The cluster hire accompanies other moves by Gay to build on the FAS’s curriculum in racial and ethnic inequality.
In addition to the cluster hire, Gay welcomed Vivek Bald as Harvard College’s first visiting professor in Ethnicity, Indigeneity, and Migration and expanded the Inequality in America postdoctoral fellowship from two to four scholars.
A $45 million donation made by Asian American alumni in September to expand Asian American studies will fund the Bae Family professorship, as well as the postdoctoral fellowship and the ethnic studies visiting professorships.
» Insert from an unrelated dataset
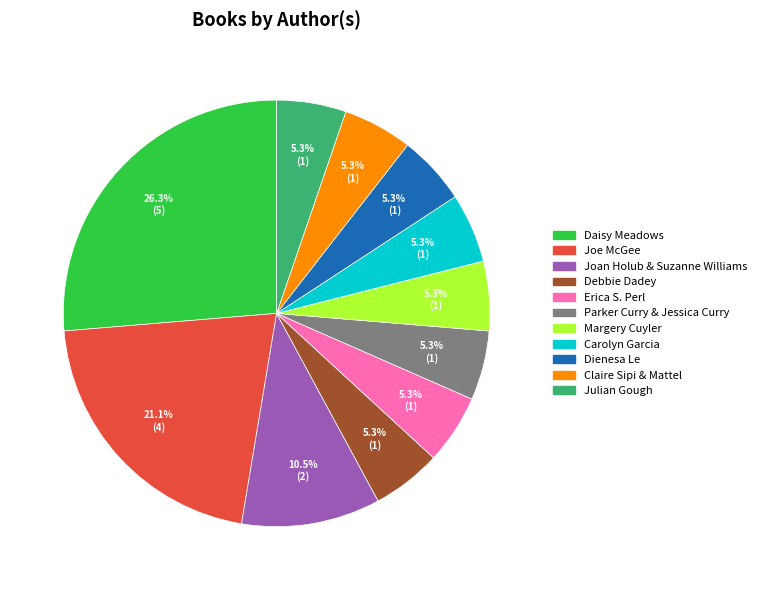

Is the sum of Julian Gough and Erica S. Perl greater than half?

No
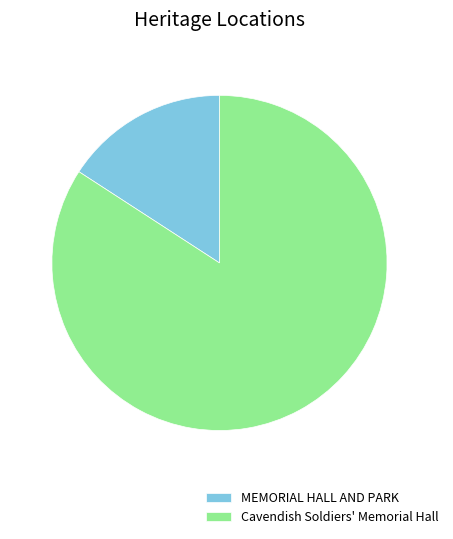

Combined, do MEMORIAL HALL AND PARK and Cavendish Soldiers' Memorial Hall account for over 50%?

Yes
Lee said in the press release that he looks forward to shaping ethnic studies at Harvard in the next few years.
“What excites me so much is I’ll be joining one of the preeminent political science faculties anywhere and that I’m getting in on the ground of this genuinely inspired EIM initiative,” Lee said.
“It’s a culmination of many things I’ve dedicated my career towards and to be a part of a group of faculty to figure out what form that inspiration takes at Harvard is well worth the next chapter of my career,” he added.